Surgery may be recommended if the adolescent experiences pain and has limited cartilage damage in the hip.

The most common surgical approach for treating hip dysplasia is an osteotomy, a procedure that involves reshaping and realigning the acetabulum or femur to improve joint positioning.

Various osteotomy techniques are available, and the specific type chosen depends on several factors, such as:

  • The adolescent’s age
  • Severity of dysplasia
  • Level of labrum damage
  • Presence of osteoarthritis
  • Years remaining for growth

Periacetabular Osteotomy (PAO): The most frequently performed osteotomy for adolescent hip dysplasia is the periacetabular osteotomy (PAO). “Periacetabular” refers to “around the acetabulum,” indicating that the procedure focuses on adjusting the acetabular region.

 

(A) In a periacetabular osteotomy, four cuts are made in the pelvic bone. (B) The surgeon uses a specialized tool to manipulate the bone fragment to gain access to the acetabulum.

 

In most cases, a periacetabular osteotomy (PAO) procedure takes between 2 to 3 hours. During this surgery:

  • The surgeon makes four strategic cuts around the pelvic bone to release the acetabulum.
  • The acetabulum is then rotated and repositioned to provide better coverage over the femoral head. X-rays are used throughout the procedure to guide the cuts and confirm the acetabulum’s new, optimal positioning.
  • Once the repositioning is complete, the surgeon secures the bone with screws to keep it stable as it heals.

Arthroscopy

In addition to PAO, hip arthroscopy may be performed to address a torn labrum.

During hip arthroscopy, the surgeon inserts a tiny camera, known as an arthroscope, into the hip joint. This camera projects images onto a monitor, allowing the surgeon to guide delicate surgical instruments. Common arthroscopic procedures include:

  • Labral Refixation: Here, the surgeon trims damaged tissue along the acetabular rim and reattaches the torn labrum to the bone for improved stability.
  • Debridement: In cases where labral tissue is torn or weakened, trimming the damaged portions can often alleviate pain.

 

In this X-ray image, the acetabulum has been repositioned using a periacetabular osteotomy, and the bones are held in place with screws.

(Dataset entries)
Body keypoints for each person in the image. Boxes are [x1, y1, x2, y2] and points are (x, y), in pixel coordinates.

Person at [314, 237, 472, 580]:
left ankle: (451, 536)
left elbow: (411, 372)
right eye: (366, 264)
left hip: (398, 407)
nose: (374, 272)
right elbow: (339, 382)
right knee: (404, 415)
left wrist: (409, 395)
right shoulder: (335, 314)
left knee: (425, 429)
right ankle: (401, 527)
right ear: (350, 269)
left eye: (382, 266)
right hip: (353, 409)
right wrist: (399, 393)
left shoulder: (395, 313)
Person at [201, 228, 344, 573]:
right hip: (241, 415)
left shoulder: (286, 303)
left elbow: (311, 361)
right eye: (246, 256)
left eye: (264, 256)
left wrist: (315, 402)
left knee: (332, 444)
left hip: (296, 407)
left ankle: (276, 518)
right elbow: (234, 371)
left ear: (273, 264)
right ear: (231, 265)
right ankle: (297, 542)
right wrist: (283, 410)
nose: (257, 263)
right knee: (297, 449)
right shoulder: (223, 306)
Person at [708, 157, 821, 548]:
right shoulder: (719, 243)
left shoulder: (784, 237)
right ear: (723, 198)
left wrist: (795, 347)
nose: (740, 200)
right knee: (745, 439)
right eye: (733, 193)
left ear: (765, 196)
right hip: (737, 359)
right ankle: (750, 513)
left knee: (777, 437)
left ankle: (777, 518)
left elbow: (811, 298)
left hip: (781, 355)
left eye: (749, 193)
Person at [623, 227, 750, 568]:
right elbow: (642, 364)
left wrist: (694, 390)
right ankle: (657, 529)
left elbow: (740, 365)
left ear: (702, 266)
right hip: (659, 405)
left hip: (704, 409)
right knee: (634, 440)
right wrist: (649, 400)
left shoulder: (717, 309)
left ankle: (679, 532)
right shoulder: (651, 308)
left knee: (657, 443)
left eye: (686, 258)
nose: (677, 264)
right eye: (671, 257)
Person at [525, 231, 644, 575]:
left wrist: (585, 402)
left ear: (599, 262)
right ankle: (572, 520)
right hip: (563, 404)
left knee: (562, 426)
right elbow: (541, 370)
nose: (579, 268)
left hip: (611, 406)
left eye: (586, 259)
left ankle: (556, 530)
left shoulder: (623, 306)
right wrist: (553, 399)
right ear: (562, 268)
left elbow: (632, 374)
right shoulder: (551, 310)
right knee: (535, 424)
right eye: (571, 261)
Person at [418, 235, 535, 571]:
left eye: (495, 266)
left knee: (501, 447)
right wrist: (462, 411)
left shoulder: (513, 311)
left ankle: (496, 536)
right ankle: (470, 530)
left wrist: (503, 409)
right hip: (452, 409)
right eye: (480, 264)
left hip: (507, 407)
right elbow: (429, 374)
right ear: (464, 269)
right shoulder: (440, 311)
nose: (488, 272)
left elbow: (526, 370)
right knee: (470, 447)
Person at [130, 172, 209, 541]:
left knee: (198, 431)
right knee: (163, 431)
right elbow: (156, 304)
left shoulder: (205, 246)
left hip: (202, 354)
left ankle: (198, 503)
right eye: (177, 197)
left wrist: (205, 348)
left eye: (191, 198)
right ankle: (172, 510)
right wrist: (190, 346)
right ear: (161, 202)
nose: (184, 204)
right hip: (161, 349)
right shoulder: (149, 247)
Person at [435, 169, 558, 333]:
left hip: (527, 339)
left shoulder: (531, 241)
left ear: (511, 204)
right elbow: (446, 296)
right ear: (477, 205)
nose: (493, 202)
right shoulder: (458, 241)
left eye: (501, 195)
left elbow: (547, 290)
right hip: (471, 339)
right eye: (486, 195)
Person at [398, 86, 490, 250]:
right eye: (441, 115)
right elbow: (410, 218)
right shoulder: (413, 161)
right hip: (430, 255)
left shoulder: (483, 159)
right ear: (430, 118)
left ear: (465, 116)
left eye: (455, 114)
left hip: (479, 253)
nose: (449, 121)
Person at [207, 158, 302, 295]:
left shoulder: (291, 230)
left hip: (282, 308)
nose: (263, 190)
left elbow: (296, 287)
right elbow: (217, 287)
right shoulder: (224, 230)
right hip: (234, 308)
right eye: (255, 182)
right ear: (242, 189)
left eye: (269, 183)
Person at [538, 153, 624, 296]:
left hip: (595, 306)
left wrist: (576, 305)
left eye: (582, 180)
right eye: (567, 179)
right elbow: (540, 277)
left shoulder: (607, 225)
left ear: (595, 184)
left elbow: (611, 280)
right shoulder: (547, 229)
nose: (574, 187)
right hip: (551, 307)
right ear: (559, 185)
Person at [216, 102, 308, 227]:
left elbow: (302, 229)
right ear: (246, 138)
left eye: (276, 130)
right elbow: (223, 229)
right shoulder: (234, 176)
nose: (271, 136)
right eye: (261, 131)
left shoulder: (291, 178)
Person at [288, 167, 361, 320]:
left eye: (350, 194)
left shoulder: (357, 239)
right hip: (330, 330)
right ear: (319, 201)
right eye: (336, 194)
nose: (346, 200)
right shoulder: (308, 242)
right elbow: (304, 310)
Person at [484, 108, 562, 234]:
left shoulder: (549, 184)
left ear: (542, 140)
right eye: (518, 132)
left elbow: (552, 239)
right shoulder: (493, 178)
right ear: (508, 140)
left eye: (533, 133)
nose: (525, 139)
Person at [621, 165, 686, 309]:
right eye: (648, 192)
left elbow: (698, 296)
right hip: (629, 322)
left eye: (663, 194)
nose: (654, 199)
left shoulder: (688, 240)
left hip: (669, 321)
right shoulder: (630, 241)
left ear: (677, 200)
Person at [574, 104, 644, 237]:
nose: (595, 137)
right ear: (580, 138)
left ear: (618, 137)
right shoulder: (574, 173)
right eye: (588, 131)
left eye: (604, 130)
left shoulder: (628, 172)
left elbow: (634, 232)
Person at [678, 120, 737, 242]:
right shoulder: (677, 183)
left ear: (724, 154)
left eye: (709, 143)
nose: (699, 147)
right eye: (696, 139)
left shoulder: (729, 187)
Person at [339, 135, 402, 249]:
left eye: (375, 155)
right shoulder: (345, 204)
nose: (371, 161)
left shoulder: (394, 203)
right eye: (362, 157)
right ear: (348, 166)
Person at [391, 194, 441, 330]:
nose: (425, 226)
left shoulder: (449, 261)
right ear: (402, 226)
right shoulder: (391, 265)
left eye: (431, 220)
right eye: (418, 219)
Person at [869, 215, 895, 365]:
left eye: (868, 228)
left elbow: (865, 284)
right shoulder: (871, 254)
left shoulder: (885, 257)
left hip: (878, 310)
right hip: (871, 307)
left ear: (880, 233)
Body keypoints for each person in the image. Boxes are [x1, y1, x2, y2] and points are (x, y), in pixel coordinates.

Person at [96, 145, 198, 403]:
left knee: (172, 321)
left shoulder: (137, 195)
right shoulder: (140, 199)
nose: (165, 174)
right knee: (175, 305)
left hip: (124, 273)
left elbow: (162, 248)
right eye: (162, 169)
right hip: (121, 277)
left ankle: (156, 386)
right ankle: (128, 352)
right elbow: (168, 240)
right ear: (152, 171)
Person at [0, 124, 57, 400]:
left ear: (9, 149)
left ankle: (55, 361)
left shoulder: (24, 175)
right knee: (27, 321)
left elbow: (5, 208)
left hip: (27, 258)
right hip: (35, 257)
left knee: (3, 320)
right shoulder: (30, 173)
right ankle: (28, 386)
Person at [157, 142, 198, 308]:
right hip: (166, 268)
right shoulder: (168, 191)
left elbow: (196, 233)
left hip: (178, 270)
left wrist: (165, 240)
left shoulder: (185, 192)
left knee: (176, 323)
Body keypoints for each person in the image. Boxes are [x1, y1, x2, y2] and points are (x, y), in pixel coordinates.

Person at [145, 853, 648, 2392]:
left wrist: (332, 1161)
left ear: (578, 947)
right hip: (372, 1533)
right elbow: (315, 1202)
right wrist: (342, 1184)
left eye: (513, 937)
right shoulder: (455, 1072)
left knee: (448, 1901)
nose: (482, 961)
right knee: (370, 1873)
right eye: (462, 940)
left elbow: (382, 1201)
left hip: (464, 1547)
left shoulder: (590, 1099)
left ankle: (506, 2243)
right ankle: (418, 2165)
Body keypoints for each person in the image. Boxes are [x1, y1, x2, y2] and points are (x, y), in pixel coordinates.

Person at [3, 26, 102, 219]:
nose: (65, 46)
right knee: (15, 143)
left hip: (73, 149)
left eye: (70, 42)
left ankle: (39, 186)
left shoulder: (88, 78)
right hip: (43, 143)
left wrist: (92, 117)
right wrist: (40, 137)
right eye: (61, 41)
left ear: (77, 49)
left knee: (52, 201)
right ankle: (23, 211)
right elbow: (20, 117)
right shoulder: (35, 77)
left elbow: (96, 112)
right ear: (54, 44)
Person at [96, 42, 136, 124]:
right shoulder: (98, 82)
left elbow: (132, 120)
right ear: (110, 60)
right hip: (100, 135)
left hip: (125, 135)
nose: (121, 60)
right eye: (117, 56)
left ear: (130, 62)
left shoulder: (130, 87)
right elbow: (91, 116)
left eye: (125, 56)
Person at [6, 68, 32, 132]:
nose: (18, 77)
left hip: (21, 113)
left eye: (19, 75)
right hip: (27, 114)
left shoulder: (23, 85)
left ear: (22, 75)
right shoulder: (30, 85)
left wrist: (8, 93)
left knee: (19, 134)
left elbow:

_About this task_
Which factors does the hip dysplasia text list as determining the specific type of osteotomy chosen?

_Task result_
- The adolescent’s age
- Severity of dysplasia
- Level of labrum damage
- Presence of osteoarthritis
- Years remaining for growth